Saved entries
start

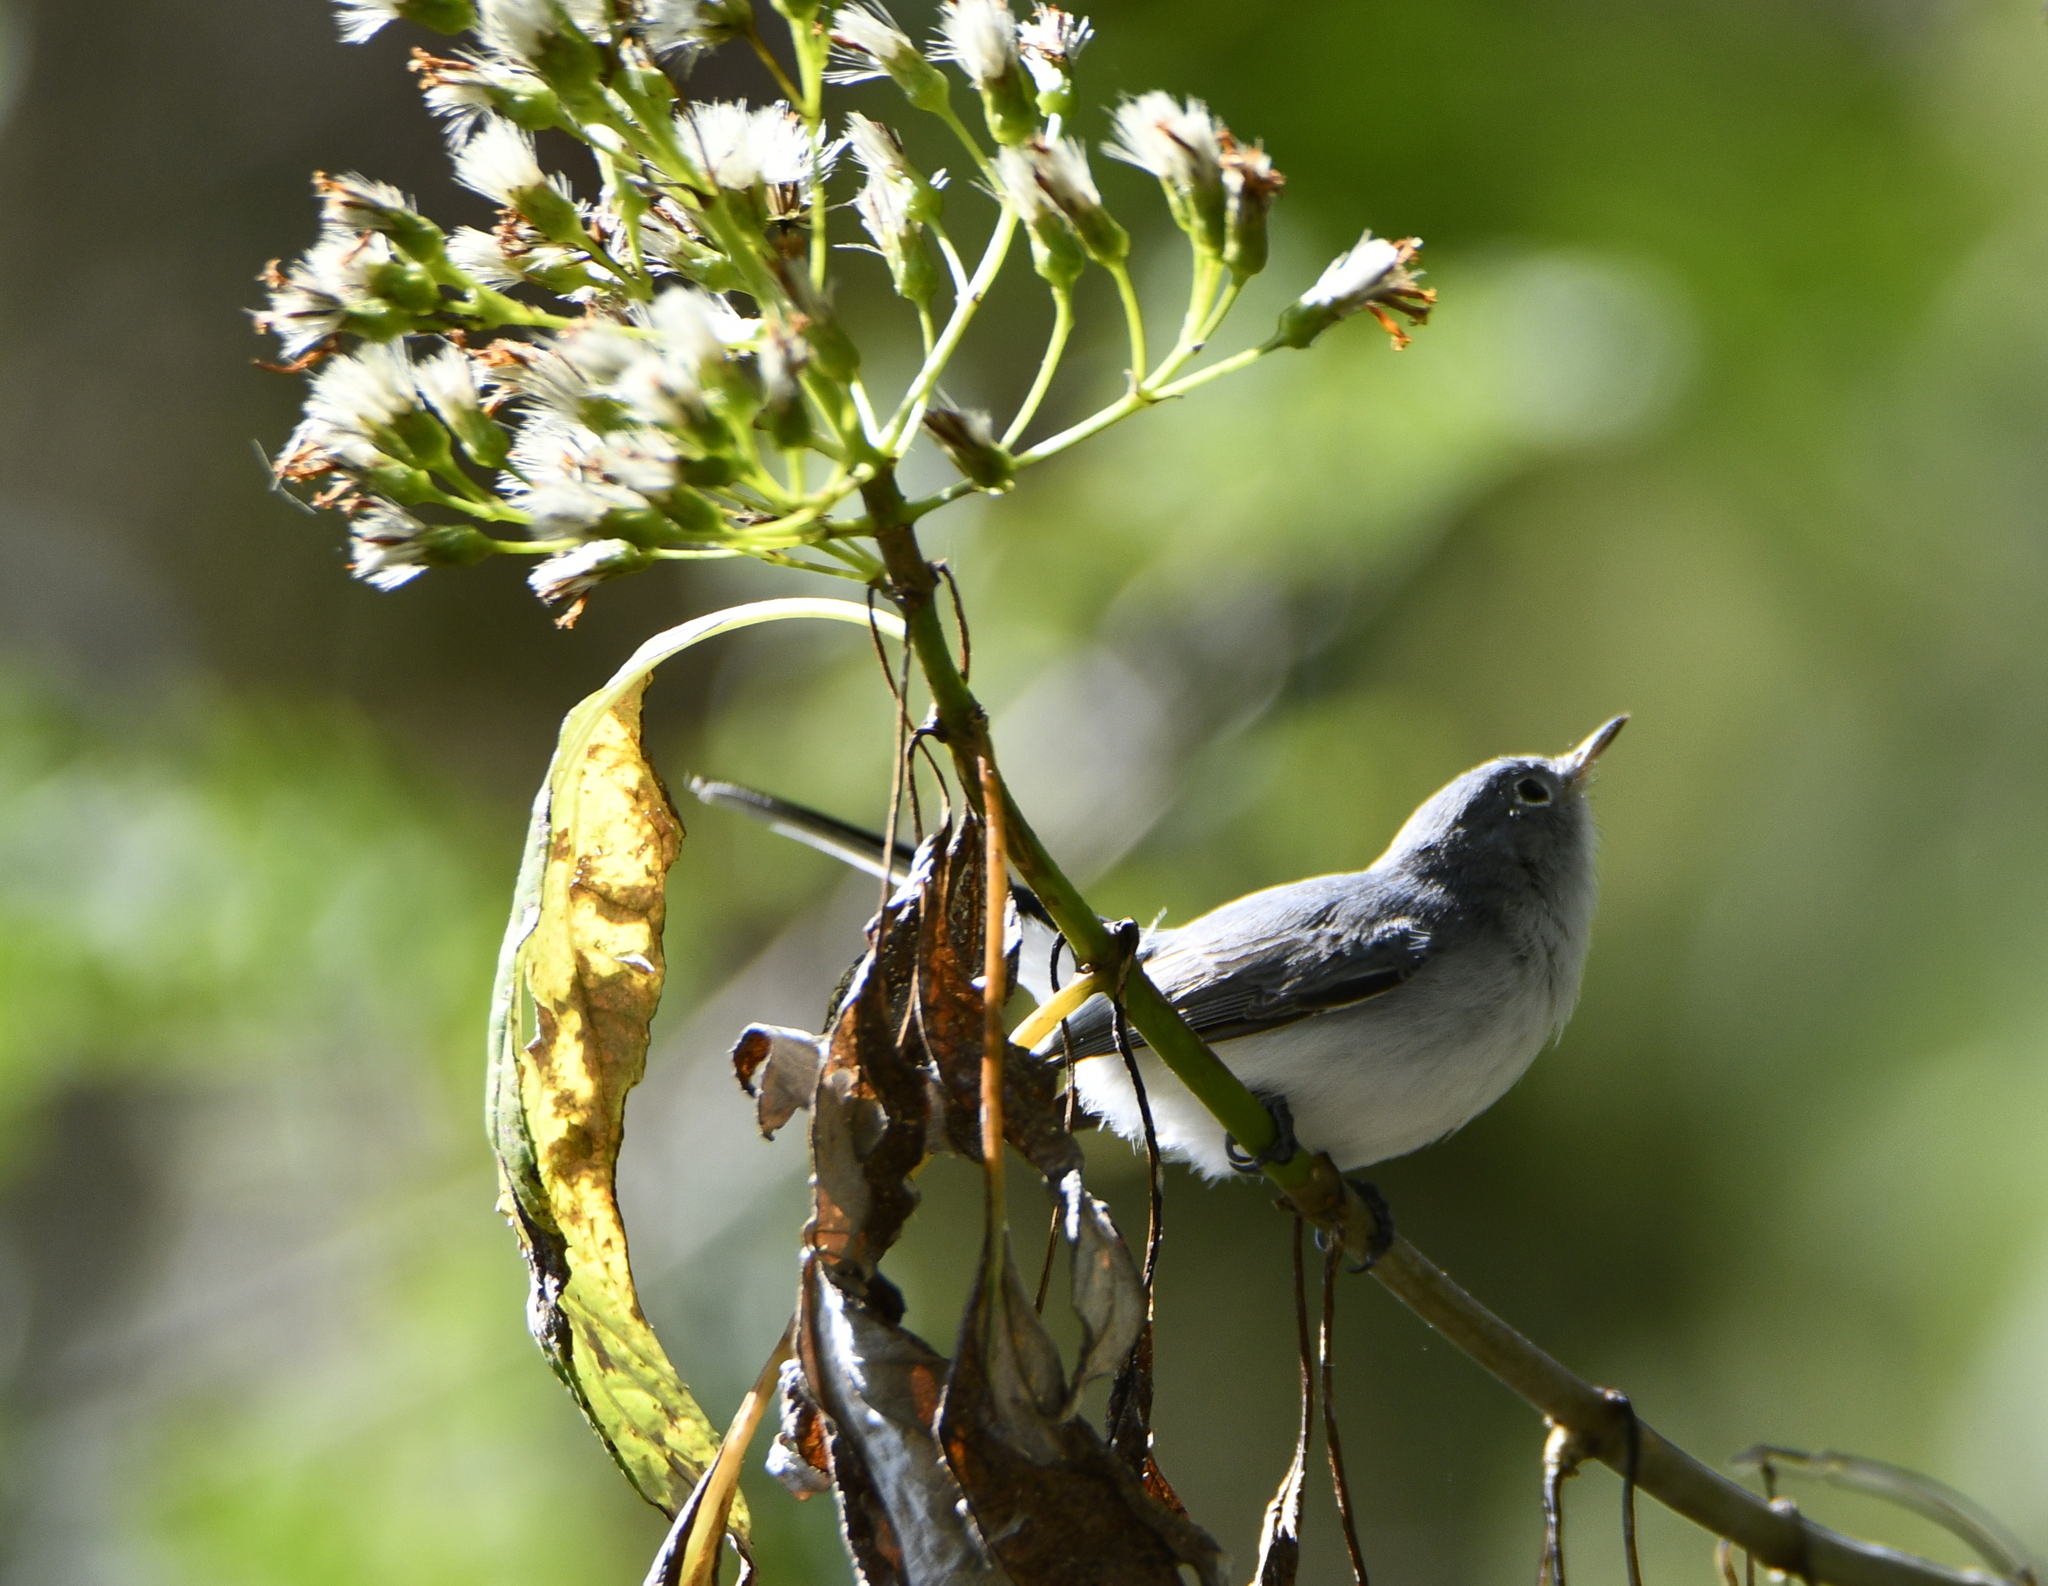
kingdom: Animalia
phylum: Chordata
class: Aves
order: Passeriformes
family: Polioptilidae
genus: Polioptila
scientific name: Polioptila caerulea
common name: Blue-gray gnatcatcher
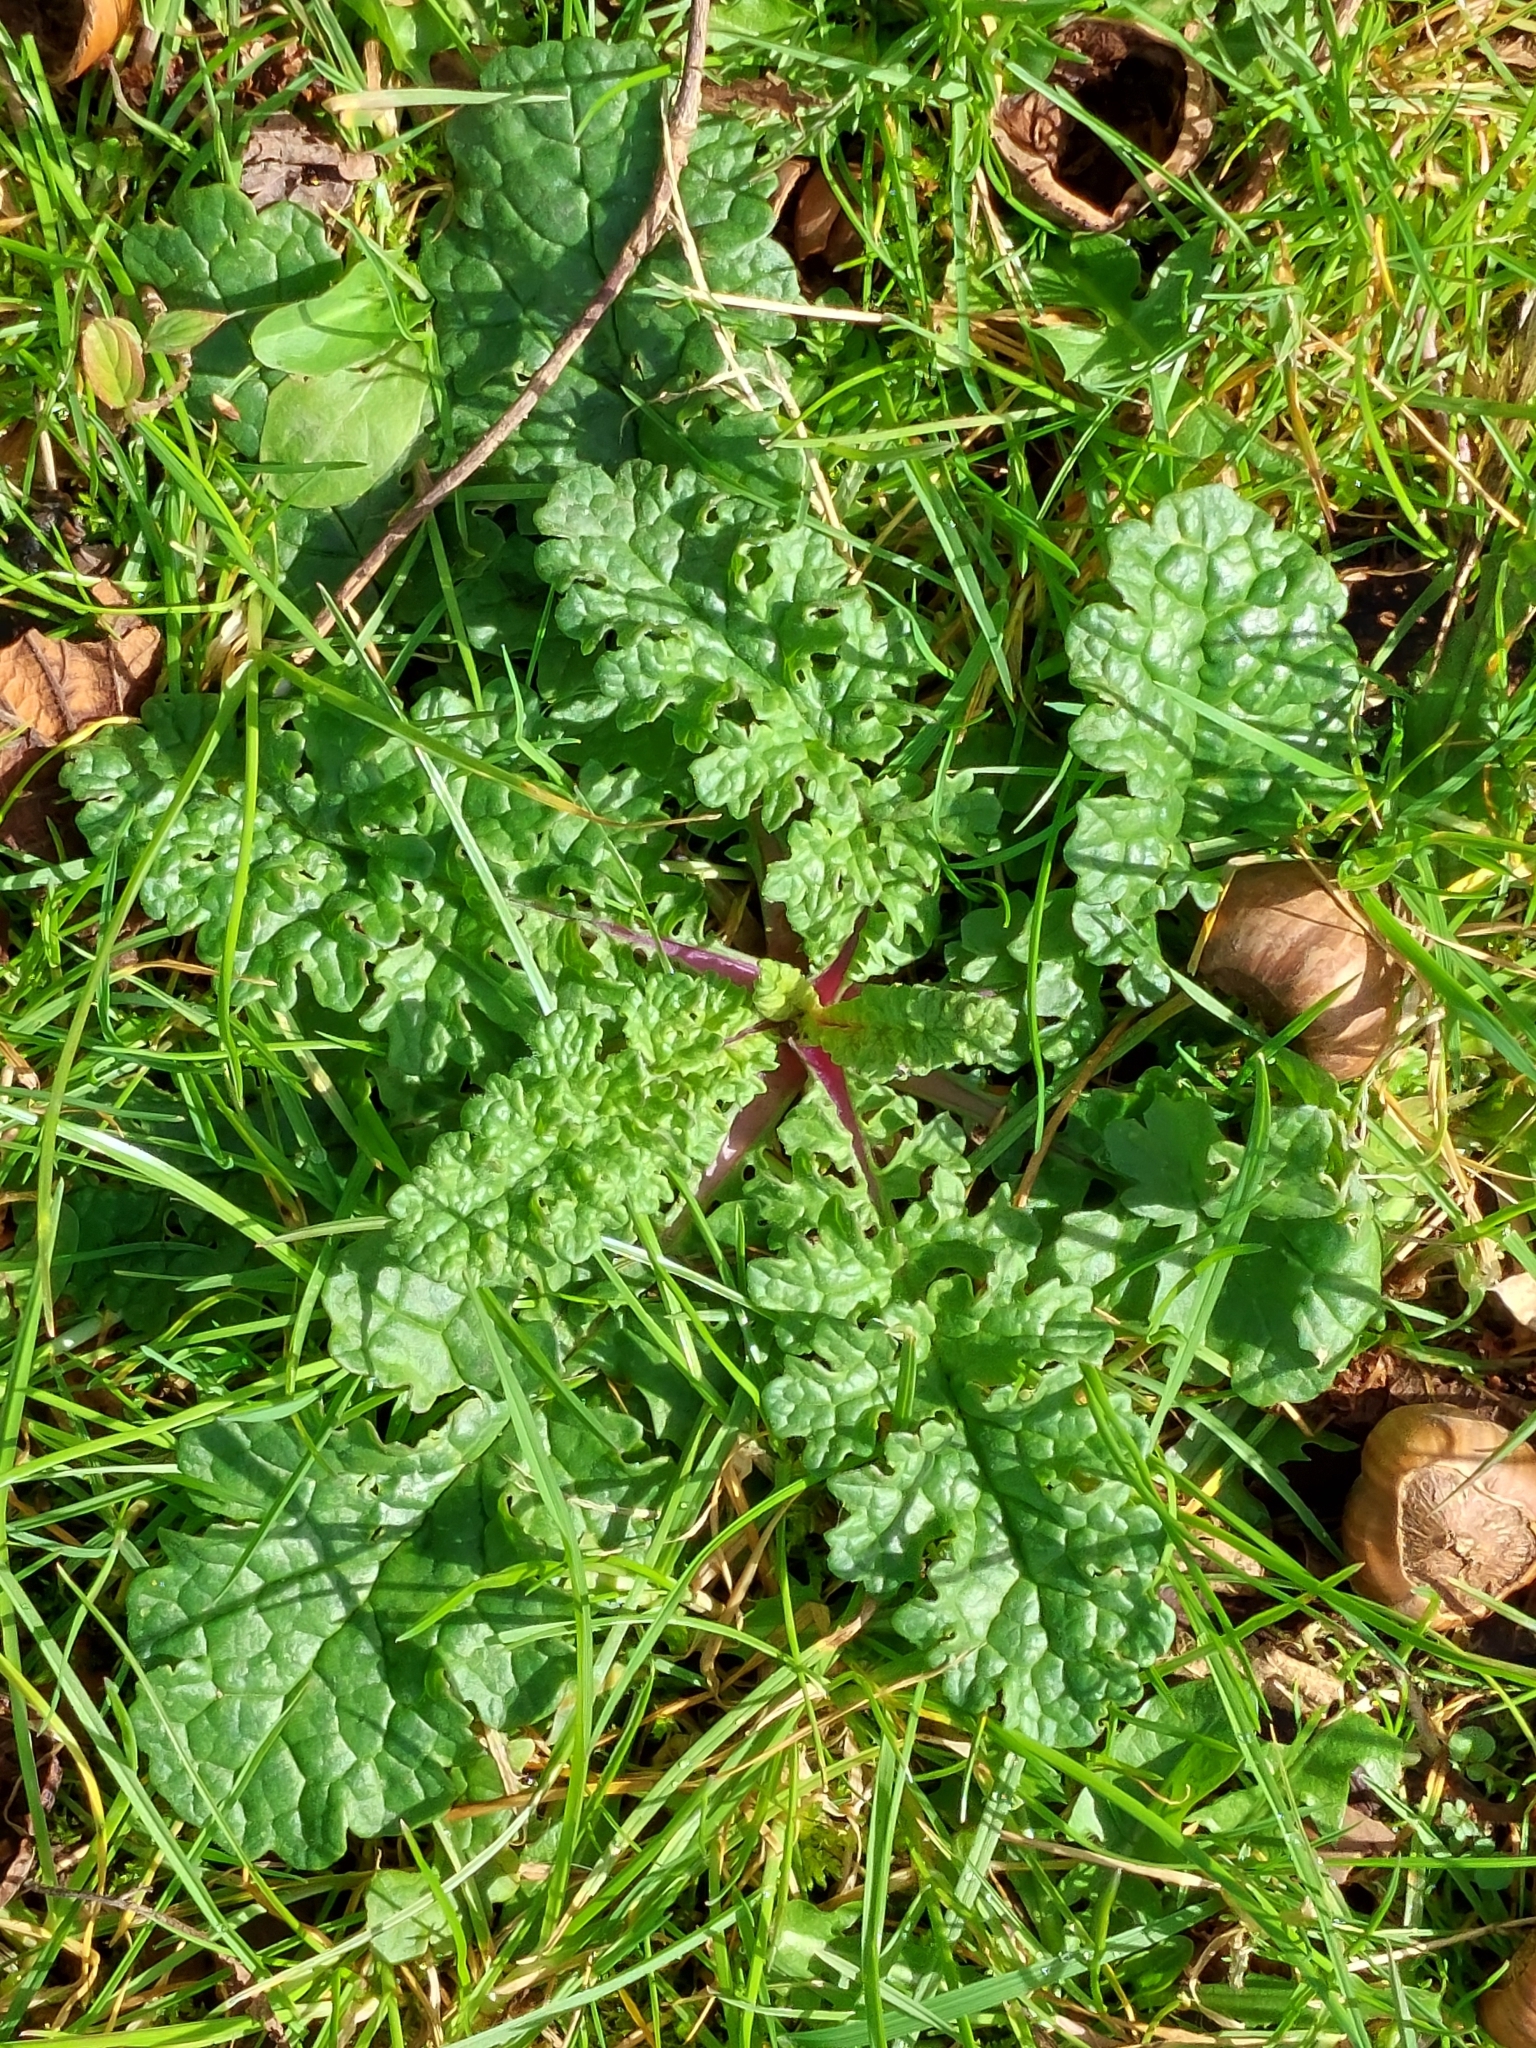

end

Please lay out every line of the data above as a single numbered list, skipping any blank lines and leaving the pictures out.

1. kingdom: Animalia
2. phylum: Chordata
3. class: Aves
4. order: Passeriformes
5. family: Polioptilidae
6. genus: Polioptila
7. scientific name: Polioptila caerulea
8. common name: Blue-gray gnatcatcher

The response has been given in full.